READING PASSAGE
-*-

The effectiveness of modafinil in long-term use (greater than 9 weeks) has not been systematically evaluated in placebo-controlled trials. The physician who elects to prescribe PROVIGIL tablets for an extended time should periodically re-evaluate long-term usefulness for the individual patient.
INDICATIONS AND USAGE
PROVIGIL is indicated to improve wakefulness in patients with excessive daytime sleepiness associated with narcolepsy.
PROVIGIL is contraindicated in patients with known hypersensitivity to modafinil.
Although modafinil has not been shown to produce functional impairment, any drug affecting the CNS may alter judgment, thinking or motor skills. Patients should be cautioned about operating an automobile or other hazardous machinery until they are reasonably certain that PROVIGIL therapy will not adversely affect their ability to engage in such activities.

-*-

ENTRIES PROVIDED
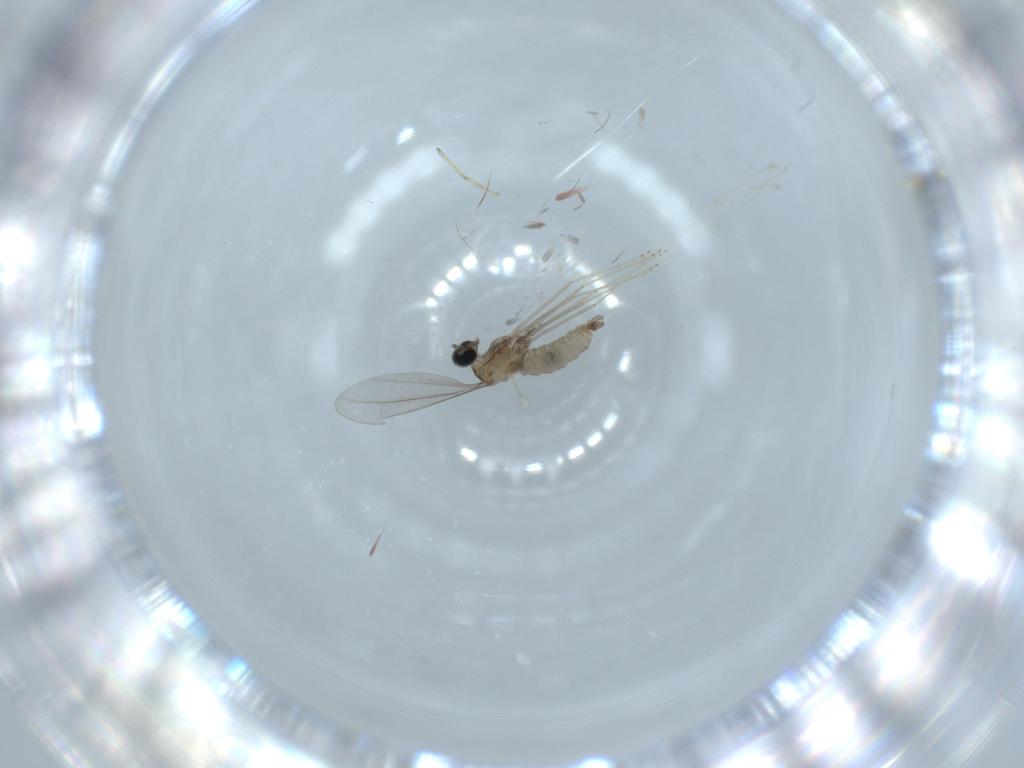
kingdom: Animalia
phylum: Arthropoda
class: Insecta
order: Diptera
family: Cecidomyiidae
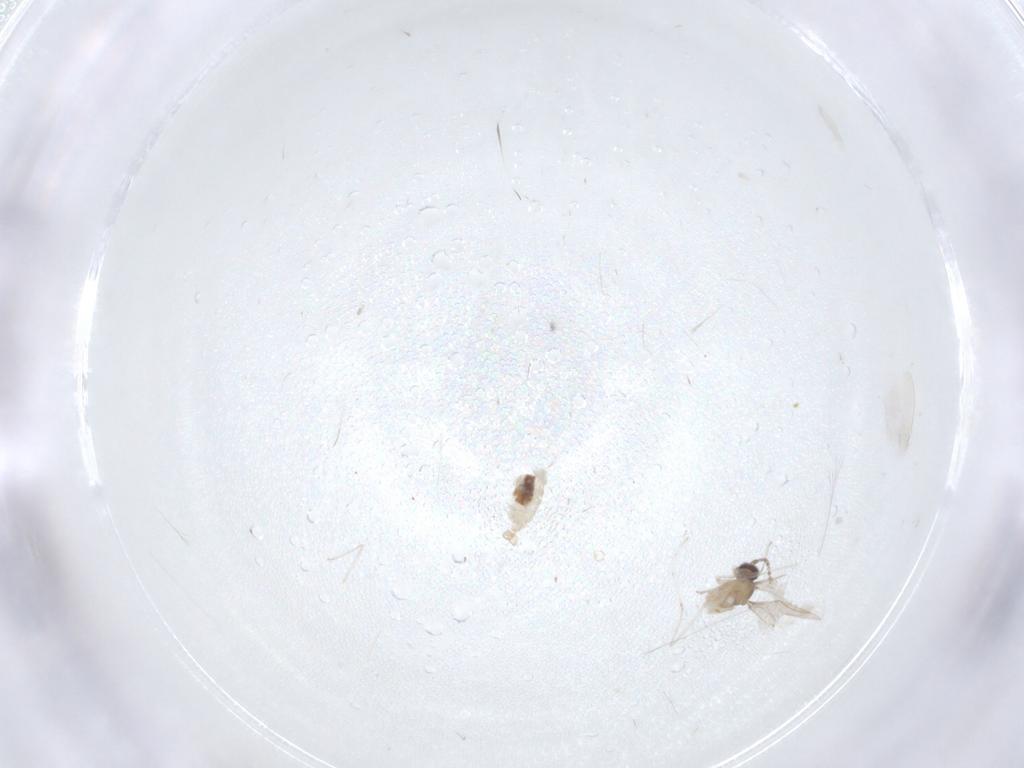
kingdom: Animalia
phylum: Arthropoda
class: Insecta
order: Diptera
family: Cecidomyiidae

-*-

TASK REQUIREMENTS
**a.** Answer these from the PROVIGIL text, one answer per line:
(i) Beyond what length of use has modafinil's effectiveness not been systematically evaluated in placebo-controlled trials?
(ii) Patients with what condition is PROVIGIL indicated for?
(iii) In which patients is PROVIGIL contraindicated?
**b.** Rewrite the stretch of the PROVIGIL text from "INDICATIONS AND USAGE" through "hypersensitivity to modafinil.", putting "adults" wherever "patients" appears.

PER-TASK OUTPUTS
**a.**
(i) Greater than 9 weeks
(ii) Excessive daytime sleepiness associated with narcolepsy
(iii) Patients with known hypersensitivity to modafinil

**b.**
INDICATIONS AND USAGE
PROVIGIL is indicated to improve wakefulness in adults with excessive daytime sleepiness associated with narcolepsy.
PROVIGIL is contraindicated in adults with known hypersensitivity to modafinil.